Music is a huge part of peoples lives, including alcoholics and drug addicts. The high kick of the drum beat, the reminiscent strum of the guitars, and even powerful lyrics to songs can help us get through tough times like addiction and makes celebrations all that more enjoyable. There’s many who have fond memories of concerts they’ve attended with friends, but many of these can involve drugs and alcohol.
For those new to sobriety, thinking about going to a concert or a festival for the first time sober can feel like treading in deep waters. In a tight audience, it’s possible to smell booze on another strangers breath. There may be back rooms and clandestine handshakes. It’s also possible that those in recovery have gotten drugs at these venues before.
The good news is, going to a concert or festival sober, is possible, and is enjoyable, and we’ve put together a list of lessons and tips we’ve learned from doing this such thing.
Good Music Doesn’t Need Any Enhancement
At the time, I was worried that I wouldn’t be able to enjoy the music as much without something running through my bloodstream, however the first concert I went to sober, I found out this wasn’t the case. If anything, it was nice to know that when I danced or bounced around it was purely due to my enjoyment of the music, and I was actually able to remember it the next day.
I See The Whole Show… And Remember It
In my drinking and using days, I was that person that would fall down drunk, pass out, and never make it inside the venue. Today, I can bank on the fact that I won’t miss any major part of the show. Not only do I now see the show in it’s entirety, I’m able to get my money’s worth, remember it all, and “turn up” without having to get wasted.
Sober People Are The Most Fun
All the people that I go to concerts and festivals with are sober and we have the best times dancing the night away. Today, hanging out with fall down drunks at concerts aren’t at all that fun, and I enjoy hanging out with people who are going to enjoy the same type of music as me – especially people who are also trying to enjoy themselves in a sober mind-frame. There are friends I’ve had that made it seem as if I was somehow missing out because I wasn’t getting high with them, but they’re obviously not real friends or worth my time.
Caffeine Works Wonders
Coupled with my already excessive levels of adrenaline, keeping something like a Red bull or a soda in my hand keeps me going, works wonders, and gets me pumped. Multiple people have implied that surely I must have been taken uppers and it’s hard to believe that anyone could be so enthusiastic all the time. However, having either a soda or an energy drink in my hand can help me get pumped and feel apart of the scene.
I Focus On The Music
When I stopped focusing on all the people around me that are drinking and started focus on my friends and the music, I started having a great time. It can be easy to compare other people who “seem” to be having a great time with either drugs or alcohol, but when this happens I tend to hyper focus and waste my energy on the beer in their hand or the drugs that they’re doing and am not realizing that they, too, are trying to focus on the music and have a good time. Why let someone’s expensive beer distract myself from the great music being played?
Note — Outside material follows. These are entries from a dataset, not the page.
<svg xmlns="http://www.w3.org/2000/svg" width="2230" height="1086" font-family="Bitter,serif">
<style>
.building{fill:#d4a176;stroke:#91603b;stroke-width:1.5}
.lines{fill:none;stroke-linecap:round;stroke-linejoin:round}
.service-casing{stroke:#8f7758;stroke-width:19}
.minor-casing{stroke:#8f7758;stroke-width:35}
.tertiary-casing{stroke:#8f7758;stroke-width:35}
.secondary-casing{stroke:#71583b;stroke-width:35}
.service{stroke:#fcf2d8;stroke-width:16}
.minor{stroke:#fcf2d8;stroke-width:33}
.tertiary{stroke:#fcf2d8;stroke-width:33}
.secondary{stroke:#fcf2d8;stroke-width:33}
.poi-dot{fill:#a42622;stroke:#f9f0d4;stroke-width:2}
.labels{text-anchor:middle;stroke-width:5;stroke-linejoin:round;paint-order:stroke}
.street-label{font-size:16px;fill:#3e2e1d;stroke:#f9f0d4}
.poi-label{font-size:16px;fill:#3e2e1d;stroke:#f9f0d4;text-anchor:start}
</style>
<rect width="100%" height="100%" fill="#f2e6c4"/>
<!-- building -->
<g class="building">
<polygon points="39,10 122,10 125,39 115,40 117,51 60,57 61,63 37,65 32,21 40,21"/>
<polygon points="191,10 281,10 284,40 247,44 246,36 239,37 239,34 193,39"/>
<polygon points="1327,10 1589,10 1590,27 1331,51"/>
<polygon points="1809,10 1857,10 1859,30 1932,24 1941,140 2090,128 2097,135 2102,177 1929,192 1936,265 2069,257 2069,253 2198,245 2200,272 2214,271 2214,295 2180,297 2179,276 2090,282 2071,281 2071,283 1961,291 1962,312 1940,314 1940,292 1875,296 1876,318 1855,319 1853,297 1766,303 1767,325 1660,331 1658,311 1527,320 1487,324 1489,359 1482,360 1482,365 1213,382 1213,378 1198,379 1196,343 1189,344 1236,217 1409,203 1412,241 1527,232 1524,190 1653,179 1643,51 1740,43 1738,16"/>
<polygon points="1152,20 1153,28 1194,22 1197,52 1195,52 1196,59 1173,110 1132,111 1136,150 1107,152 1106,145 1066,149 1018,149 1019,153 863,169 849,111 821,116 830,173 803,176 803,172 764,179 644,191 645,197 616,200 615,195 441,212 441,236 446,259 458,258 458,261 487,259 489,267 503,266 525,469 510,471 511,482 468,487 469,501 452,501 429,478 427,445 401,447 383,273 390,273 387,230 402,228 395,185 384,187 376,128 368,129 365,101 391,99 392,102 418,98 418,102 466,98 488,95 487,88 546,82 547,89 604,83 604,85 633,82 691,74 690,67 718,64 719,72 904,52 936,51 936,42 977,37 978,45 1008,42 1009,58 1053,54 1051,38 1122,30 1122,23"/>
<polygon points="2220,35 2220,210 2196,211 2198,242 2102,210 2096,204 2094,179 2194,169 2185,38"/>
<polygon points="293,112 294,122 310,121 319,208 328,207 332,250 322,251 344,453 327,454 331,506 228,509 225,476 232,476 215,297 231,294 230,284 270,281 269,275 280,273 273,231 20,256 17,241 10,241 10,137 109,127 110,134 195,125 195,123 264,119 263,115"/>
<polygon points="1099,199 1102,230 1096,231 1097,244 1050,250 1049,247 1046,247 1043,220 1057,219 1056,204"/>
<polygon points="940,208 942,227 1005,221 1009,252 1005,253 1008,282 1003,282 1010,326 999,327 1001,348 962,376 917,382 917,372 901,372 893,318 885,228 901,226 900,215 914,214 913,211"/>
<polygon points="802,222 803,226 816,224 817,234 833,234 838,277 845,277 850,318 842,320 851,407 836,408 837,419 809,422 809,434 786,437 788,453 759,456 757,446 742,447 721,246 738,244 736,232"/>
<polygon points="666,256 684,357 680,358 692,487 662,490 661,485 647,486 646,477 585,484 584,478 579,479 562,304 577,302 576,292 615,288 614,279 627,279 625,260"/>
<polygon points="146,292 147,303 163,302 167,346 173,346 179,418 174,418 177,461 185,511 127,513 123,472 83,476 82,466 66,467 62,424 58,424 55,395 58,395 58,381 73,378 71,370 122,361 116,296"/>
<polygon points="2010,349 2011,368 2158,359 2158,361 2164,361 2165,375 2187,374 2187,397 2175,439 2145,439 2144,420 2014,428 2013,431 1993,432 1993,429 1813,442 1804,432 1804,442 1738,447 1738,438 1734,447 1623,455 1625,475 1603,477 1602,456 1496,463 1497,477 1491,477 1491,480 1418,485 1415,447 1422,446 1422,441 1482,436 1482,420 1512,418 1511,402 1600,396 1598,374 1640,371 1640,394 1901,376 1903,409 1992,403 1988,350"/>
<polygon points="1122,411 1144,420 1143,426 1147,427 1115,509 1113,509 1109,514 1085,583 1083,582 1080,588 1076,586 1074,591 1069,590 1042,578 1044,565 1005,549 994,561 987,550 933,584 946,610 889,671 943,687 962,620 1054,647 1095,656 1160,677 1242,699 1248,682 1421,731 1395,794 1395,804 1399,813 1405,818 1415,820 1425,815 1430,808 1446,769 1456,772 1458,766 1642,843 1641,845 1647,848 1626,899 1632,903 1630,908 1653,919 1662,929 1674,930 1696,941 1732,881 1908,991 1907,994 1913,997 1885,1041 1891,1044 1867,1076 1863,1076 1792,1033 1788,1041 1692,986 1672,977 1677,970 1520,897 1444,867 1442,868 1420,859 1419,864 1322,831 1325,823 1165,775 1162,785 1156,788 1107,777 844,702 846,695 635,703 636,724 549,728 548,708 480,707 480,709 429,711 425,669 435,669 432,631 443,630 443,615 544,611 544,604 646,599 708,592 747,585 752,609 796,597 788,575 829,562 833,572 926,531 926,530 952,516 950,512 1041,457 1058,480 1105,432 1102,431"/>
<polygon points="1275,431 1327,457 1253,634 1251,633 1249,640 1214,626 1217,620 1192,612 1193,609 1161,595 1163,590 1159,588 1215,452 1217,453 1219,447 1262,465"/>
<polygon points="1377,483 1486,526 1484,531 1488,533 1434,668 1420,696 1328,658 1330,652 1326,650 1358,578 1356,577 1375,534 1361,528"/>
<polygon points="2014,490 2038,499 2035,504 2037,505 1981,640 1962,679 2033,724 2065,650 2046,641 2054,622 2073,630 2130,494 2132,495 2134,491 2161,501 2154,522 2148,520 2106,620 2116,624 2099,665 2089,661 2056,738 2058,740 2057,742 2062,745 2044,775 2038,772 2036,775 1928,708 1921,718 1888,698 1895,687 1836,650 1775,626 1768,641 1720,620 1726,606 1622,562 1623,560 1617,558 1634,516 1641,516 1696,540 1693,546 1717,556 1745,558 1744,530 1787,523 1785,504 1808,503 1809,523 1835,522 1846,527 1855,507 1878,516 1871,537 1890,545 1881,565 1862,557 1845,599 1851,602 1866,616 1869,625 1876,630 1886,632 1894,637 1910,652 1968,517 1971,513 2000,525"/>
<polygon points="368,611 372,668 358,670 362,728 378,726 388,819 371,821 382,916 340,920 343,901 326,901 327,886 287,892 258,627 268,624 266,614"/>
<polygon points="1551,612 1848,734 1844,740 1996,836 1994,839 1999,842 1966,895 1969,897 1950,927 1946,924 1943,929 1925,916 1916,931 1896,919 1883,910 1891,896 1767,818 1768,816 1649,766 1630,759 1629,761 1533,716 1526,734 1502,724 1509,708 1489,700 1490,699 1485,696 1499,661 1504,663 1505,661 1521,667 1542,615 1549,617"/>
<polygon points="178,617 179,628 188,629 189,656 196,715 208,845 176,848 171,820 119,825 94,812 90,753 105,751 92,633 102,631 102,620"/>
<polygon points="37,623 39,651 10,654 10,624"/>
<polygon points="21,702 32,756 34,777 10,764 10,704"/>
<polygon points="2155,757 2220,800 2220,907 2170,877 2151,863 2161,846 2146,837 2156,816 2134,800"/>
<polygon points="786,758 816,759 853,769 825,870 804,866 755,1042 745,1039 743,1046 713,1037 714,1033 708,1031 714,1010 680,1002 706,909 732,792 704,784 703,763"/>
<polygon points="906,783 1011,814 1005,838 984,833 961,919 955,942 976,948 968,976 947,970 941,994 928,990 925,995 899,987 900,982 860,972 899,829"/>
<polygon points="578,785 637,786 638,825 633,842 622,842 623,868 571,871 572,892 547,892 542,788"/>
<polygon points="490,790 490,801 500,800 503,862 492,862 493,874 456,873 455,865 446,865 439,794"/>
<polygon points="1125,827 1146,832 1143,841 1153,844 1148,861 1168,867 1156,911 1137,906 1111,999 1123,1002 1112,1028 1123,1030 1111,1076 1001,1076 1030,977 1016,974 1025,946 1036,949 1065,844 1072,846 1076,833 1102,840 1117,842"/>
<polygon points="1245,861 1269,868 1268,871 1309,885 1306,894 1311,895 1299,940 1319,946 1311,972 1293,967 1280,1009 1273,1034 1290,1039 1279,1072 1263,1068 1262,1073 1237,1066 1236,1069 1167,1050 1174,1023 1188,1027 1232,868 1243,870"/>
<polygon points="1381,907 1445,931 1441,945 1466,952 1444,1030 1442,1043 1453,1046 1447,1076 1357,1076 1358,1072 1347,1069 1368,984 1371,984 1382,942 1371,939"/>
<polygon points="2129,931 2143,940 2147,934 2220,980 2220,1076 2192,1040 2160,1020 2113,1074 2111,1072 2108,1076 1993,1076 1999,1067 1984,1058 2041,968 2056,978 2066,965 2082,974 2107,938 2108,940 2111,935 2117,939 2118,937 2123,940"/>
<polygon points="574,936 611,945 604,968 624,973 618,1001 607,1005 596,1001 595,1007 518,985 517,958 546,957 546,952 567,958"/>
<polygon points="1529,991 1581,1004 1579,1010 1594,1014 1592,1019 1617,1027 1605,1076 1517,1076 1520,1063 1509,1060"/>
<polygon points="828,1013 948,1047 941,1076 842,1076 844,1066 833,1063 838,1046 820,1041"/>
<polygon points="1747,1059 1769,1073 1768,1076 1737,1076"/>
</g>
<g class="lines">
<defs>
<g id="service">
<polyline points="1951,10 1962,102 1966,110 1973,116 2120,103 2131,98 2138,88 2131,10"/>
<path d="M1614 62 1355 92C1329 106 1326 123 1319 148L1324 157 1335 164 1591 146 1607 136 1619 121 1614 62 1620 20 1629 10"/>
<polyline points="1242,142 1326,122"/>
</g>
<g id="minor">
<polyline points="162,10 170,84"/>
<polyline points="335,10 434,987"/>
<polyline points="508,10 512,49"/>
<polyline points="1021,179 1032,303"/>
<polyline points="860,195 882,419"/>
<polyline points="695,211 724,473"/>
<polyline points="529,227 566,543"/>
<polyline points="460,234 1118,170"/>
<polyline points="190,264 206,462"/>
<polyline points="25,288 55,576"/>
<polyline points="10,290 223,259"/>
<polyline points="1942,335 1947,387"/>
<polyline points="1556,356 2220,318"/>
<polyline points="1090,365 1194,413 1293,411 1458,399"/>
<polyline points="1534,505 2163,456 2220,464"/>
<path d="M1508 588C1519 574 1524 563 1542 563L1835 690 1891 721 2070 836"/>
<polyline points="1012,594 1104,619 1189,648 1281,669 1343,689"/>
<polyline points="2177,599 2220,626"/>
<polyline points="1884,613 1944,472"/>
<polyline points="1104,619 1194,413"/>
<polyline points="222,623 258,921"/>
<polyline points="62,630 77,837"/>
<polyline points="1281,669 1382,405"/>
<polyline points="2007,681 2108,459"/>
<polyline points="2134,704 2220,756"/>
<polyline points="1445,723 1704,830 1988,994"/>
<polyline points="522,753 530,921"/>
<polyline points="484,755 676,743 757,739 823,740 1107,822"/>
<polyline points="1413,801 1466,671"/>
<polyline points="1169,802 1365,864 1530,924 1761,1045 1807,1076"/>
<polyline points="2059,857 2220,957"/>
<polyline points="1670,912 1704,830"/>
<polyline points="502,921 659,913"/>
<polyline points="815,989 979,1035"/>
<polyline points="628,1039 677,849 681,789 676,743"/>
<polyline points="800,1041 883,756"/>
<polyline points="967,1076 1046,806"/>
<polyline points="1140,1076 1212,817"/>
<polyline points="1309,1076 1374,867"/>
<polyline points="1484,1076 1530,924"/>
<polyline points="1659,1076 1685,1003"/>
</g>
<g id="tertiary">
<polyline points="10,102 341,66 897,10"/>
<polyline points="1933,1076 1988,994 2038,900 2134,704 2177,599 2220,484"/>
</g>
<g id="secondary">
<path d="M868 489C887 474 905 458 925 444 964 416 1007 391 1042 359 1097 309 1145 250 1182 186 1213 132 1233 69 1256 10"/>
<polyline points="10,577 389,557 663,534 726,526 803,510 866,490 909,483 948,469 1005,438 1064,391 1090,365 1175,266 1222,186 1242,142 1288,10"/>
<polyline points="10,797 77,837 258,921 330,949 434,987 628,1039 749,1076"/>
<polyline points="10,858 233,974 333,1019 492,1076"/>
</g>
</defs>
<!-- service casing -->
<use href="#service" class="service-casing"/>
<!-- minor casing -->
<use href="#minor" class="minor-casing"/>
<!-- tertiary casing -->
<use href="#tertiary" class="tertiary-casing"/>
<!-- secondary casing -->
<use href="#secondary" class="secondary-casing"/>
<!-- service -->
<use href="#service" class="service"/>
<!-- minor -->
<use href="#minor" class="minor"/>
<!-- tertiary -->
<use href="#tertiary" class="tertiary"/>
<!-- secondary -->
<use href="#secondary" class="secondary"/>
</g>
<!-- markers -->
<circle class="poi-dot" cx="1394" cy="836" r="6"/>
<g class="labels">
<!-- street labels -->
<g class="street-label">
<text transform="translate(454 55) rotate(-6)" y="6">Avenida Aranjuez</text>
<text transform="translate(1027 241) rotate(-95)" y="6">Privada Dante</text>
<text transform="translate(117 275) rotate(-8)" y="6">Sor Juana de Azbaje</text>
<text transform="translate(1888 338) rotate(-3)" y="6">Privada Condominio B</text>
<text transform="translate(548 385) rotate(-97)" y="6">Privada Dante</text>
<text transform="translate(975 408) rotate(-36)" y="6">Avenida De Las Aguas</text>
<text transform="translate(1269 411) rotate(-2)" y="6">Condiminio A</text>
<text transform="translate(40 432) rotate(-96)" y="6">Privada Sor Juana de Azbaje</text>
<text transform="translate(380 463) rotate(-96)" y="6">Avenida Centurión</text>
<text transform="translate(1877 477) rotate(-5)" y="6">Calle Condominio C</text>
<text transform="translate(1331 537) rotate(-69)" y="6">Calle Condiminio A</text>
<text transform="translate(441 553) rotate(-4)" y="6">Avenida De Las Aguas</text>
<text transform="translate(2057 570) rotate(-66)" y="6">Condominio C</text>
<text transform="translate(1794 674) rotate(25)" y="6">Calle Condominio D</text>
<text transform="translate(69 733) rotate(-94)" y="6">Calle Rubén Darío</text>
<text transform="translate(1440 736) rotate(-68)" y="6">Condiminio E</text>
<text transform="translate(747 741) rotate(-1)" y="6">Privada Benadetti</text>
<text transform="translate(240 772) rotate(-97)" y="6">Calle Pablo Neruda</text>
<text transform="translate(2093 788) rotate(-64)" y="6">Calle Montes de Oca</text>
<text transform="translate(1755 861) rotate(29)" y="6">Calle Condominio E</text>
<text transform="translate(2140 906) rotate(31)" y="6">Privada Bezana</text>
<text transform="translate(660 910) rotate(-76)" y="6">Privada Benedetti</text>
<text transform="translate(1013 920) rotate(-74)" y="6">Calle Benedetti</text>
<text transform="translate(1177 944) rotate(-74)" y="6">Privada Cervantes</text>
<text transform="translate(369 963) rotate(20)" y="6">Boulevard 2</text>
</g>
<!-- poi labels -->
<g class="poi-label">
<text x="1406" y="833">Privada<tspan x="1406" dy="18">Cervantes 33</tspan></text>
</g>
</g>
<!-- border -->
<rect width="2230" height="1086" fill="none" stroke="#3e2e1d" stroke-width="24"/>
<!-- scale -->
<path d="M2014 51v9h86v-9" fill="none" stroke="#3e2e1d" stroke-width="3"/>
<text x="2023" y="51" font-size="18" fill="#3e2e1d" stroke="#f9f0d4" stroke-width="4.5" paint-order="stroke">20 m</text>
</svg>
I Don’t Humiliate Myself Anymore
So many times I saw a video of myself after an eventful night and dropped my jaw in disbelief. If you’ve done this, you’re not alone. I used to humiliate myself doing crazy drunken things like tripping and falling, or making out with a complete stranger, but what I’ve found is that the environment of concerts and festivals alone are intoxicating enough as it is, even sober. There’s a fine line between letting loose, and losing your memory for the rest of the night.
I Look Up Sober Meet Up Groups
When I started attending concerts and festivals in my sobriety, I was surprised to find out a lot of concerts and festivals have sober meet up groups that facilitate meetings during set breaks of the shows or before the festival starts. Typically, these meetings are 12-step based, and other sober people attending the festival are looking for support as well. I’ve found some great friends through these and have been able to enjoy and meet up with them later during the shows. You can find these sort of meet up groups on the festival website. (Sometimes, SoberNation even attends these festivals as well!)
I Leave Whenever I Get Uncomfortable
Sometimes even when taking all the proper precautions, there are environments that still can be too intense. Before the festival or concert even begins, I like to form an exit plan. Whether that’s having a place to meet up if someone get’s lost or a friend or mentor you can call when you start to feel uncomfortable or unsafe, there is no exit plan too detailed. Make sure your transportation is arranged and you have friends on backup that can go with you.
Leaving early from a concert or festival doesn’t mean that you’ve given up. You can still attend another concert or festival by the same musician at another time. However, it’s important to take things one step at a time.
I Remember What I’ve Been Through
If a drink or a drug sounds good or starts to look appealing, I always remember where I’ve been in the past and all the hard work I’ve put into my sobriety. When I go to these types of events, I remember what I would be like if I did take a drink or a drug, and I’m not willing to risk what I’ve worked so hard for for one drink.